Excerpt:
□ □ □ □ □ □ □

Firmness was measured as the stress at 30% deformation.

Fig 1 — (A to C) Bread obtained by the straight-dough process. (A) Bread control. (B) Bread with 10% IWF. (C) Bread with 20% IWF. (D to F) Bread obtained by the sourdough process. (D) Bread control. (E) Bread with 10% IWF. (F) Bread with 20% IWF.

The volumes of the bread samples also differed (P ≤ 0.01) between the straight-dough and sourdough processes. When the sourdough process was used, the volume of the bread was always lower in all cases tested, showing values of 506.0 ± 4.9 and 462.3 ± 9.2 cm³ with 10 and 20% IWF, respectively. In addition, breads produced through the use of sourdough had a volume of less than about 50 to 90 cm³ compared with loaves obtained with direct inoculation (Table 3).

Bread loaves with different percentages of IWF showed the same firmness (P ≥ 0.01) for both the straight-dough and sourdough processes (Table 3). However, the samples prepared with direct inoculation had a lower firmness (12.7 kN/m²) than those prepared with sourdough (15.6 kN/m²).

□ □ □ □ □ □ □

Data section:

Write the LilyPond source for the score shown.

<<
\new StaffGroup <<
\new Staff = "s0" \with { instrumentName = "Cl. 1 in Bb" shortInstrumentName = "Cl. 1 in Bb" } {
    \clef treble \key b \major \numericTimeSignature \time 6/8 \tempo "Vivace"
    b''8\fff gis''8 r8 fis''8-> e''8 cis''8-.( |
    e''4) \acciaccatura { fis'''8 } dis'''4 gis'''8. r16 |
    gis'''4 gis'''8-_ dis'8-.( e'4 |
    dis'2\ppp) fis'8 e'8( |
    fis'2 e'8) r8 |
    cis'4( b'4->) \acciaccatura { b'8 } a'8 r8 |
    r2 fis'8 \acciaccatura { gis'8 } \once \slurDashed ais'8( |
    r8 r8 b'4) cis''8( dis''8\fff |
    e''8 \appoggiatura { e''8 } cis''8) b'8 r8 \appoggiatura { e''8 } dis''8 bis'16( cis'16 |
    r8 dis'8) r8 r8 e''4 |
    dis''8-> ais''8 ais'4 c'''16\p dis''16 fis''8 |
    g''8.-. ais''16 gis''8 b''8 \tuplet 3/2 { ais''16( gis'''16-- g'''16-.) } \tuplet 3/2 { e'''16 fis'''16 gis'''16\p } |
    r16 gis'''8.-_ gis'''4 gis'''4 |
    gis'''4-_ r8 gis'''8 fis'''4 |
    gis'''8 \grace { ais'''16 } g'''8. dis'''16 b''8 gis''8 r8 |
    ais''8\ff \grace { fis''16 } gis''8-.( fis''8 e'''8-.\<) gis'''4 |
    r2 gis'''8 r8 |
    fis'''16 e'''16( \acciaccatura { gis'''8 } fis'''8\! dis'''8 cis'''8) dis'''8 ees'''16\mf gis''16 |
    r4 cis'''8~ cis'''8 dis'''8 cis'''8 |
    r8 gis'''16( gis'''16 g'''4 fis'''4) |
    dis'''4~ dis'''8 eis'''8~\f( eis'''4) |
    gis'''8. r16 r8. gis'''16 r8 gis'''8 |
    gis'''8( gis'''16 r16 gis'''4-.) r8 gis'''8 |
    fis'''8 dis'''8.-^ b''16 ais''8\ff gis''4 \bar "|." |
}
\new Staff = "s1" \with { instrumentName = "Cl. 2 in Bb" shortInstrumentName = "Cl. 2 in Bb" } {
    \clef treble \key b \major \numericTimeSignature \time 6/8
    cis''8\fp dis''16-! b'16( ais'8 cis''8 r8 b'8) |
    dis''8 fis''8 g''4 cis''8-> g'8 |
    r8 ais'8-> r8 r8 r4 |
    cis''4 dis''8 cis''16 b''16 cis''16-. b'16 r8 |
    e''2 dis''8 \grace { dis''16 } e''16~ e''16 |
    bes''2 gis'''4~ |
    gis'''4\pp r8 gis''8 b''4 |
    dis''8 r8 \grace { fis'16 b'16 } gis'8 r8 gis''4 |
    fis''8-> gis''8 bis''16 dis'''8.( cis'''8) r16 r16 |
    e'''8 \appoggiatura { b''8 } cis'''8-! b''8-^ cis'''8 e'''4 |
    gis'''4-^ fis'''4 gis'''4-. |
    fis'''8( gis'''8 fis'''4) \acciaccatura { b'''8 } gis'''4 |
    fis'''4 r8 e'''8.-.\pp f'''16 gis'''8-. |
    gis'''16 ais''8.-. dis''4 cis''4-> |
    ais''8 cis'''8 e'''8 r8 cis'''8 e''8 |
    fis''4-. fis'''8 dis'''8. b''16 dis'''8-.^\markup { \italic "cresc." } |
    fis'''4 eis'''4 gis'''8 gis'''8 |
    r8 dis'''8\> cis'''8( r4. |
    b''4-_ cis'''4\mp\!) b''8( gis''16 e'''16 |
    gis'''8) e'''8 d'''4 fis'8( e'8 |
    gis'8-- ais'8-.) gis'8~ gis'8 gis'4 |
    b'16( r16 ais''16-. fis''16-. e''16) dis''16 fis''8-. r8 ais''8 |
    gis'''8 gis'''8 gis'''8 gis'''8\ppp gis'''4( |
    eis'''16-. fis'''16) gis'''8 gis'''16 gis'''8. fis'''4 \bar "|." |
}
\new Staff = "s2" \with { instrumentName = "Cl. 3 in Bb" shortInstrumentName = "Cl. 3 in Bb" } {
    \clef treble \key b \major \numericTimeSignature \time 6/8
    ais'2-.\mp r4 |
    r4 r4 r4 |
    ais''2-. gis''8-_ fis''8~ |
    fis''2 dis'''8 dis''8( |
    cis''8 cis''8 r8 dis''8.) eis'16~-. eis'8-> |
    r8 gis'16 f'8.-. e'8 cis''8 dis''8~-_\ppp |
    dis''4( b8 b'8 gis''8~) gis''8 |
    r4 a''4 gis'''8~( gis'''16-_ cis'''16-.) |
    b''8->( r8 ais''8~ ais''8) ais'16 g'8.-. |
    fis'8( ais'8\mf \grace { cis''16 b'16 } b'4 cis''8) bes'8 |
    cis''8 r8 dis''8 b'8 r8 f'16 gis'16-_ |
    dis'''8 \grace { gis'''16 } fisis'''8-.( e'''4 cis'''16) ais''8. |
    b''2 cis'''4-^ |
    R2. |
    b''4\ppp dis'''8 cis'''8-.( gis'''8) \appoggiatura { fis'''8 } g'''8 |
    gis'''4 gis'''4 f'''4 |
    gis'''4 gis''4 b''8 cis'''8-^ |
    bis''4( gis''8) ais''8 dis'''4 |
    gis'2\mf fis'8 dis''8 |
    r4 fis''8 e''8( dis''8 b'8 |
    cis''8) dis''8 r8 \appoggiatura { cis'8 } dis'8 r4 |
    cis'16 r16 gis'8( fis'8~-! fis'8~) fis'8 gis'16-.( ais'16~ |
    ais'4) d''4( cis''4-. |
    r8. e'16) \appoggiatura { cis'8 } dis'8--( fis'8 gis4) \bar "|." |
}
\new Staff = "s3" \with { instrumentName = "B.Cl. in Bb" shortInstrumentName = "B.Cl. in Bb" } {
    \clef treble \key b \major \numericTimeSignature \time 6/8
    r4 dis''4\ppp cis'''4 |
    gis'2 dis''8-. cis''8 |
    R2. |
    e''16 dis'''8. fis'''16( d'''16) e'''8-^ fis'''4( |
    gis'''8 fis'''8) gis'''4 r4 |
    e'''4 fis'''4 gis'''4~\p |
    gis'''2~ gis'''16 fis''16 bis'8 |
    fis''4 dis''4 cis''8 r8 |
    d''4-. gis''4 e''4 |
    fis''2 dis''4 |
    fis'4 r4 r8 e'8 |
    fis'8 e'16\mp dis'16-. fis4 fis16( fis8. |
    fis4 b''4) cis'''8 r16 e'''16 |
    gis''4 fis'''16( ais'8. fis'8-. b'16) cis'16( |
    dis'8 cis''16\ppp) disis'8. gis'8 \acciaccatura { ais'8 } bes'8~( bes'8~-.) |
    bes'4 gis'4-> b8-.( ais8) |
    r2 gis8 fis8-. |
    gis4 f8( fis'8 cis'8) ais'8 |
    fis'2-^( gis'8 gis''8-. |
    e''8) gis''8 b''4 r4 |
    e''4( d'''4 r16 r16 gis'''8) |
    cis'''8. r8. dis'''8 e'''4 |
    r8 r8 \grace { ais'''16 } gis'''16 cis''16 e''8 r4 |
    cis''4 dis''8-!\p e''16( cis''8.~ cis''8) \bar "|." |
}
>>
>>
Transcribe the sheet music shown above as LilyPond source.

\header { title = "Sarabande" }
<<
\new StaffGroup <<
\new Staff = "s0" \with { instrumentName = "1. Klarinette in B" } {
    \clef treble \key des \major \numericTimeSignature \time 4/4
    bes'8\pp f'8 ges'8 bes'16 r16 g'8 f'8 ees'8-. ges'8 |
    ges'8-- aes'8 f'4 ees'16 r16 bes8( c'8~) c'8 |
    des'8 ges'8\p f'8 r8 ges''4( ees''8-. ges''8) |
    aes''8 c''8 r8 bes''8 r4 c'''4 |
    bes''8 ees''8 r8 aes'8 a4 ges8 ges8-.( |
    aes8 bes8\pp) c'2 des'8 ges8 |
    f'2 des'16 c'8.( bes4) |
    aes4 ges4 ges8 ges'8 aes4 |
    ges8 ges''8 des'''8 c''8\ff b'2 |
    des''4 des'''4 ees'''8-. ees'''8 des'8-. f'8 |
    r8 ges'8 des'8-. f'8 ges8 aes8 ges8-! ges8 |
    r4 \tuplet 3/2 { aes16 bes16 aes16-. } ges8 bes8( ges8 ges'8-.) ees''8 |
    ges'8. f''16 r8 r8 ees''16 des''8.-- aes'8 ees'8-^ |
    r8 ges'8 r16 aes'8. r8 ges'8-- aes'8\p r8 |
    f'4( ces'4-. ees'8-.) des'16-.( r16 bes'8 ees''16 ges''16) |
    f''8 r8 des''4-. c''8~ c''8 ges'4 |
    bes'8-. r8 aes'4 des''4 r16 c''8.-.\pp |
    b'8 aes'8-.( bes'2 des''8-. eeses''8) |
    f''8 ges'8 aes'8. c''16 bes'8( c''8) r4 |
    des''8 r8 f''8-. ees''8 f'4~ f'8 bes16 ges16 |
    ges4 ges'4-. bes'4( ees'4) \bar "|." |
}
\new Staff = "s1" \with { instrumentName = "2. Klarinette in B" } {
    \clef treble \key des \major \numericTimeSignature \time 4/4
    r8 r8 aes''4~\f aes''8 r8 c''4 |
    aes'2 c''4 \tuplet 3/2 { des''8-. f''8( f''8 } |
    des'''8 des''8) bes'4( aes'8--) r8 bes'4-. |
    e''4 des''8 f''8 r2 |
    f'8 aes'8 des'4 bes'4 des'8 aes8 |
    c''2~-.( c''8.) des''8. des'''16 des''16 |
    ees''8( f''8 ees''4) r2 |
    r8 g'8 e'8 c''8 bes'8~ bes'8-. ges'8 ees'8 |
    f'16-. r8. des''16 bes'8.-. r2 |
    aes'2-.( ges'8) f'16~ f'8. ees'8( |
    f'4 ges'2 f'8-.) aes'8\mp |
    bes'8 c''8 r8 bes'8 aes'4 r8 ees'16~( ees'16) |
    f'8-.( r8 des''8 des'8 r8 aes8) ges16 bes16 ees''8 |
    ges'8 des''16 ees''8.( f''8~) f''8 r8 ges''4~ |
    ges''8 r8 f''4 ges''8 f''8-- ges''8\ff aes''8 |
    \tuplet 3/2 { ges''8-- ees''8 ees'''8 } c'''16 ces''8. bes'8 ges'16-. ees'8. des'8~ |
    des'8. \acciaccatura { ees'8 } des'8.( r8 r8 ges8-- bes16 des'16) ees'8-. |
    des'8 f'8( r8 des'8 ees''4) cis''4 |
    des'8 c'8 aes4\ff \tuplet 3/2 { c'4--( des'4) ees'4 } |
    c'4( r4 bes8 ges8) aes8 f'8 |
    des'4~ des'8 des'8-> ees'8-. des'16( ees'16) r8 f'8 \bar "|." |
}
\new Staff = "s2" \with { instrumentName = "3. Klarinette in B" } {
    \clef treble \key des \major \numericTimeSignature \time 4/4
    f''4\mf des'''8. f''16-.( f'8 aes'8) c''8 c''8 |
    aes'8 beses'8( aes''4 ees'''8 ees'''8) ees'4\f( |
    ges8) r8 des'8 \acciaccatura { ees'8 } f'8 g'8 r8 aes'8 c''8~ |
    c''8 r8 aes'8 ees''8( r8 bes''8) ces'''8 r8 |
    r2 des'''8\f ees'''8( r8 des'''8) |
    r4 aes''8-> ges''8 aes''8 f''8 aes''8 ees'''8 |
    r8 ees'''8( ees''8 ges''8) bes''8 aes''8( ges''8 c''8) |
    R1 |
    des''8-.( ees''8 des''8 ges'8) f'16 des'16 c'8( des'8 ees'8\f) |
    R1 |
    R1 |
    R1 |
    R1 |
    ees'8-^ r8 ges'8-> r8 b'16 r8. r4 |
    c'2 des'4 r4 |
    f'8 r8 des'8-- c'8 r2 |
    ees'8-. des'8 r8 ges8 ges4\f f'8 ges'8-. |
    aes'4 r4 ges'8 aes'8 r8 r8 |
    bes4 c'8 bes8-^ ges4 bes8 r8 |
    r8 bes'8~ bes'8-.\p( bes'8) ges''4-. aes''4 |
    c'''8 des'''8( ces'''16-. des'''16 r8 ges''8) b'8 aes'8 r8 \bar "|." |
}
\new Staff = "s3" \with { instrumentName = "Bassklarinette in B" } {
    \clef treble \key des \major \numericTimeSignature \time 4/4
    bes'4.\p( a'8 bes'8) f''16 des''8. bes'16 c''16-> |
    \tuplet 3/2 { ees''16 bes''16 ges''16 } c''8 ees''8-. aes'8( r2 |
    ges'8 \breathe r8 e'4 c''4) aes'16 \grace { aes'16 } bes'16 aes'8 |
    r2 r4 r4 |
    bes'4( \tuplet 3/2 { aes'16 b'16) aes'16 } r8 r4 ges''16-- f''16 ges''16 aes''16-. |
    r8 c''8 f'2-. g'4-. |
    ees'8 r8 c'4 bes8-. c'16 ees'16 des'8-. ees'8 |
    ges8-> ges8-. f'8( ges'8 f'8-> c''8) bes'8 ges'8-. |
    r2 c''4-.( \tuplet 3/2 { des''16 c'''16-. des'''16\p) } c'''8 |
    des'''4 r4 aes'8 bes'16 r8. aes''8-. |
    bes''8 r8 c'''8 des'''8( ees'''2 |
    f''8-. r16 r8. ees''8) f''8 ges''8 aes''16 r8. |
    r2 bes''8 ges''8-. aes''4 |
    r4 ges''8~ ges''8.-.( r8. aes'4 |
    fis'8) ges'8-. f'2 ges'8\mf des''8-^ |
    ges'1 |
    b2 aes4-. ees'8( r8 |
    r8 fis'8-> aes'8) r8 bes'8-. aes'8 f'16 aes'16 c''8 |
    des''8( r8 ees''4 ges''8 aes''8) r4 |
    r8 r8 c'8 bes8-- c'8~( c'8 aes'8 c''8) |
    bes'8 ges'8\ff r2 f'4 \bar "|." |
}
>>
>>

□ □ □ □ □ □ □

Instructions for the task: Can you write out the whole bread excerpt word for word? Work from the bread excerpt alone.

Response below:
Firmness was measured as the stress at 30% deformation.

Fig 1 — (A to C) Bread obtained by the straight-dough process. (A) Bread control. (B) Bread with 10% IWF. (C) Bread with 20% IWF. (D to F) Bread obtained by the sourdough process. (D) Bread control. (E) Bread with 10% IWF. (F) Bread with 20% IWF.

The volumes of the bread samples also differed (P ≤ 0.01) between the straight-dough and sourdough processes. When the sourdough process was used, the volume of the bread was always lower in all cases tested, showing values of 506.0 ± 4.9 and 462.3 ± 9.2 cm³ with 10 and 20% IWF, respectively. In addition, breads produced through the use of sourdough had a volume of less than about 50 to 90 cm³ compared with loaves obtained with direct inoculation (Table 3).

Bread loaves with different percentages of IWF showed the same firmness (P ≥ 0.01) for both the straight-dough and sourdough processes (Table 3). However, the samples prepared with direct inoculation had a lower firmness (12.7 kN/m²) than those prepared with sourdough (15.6 kN/m²).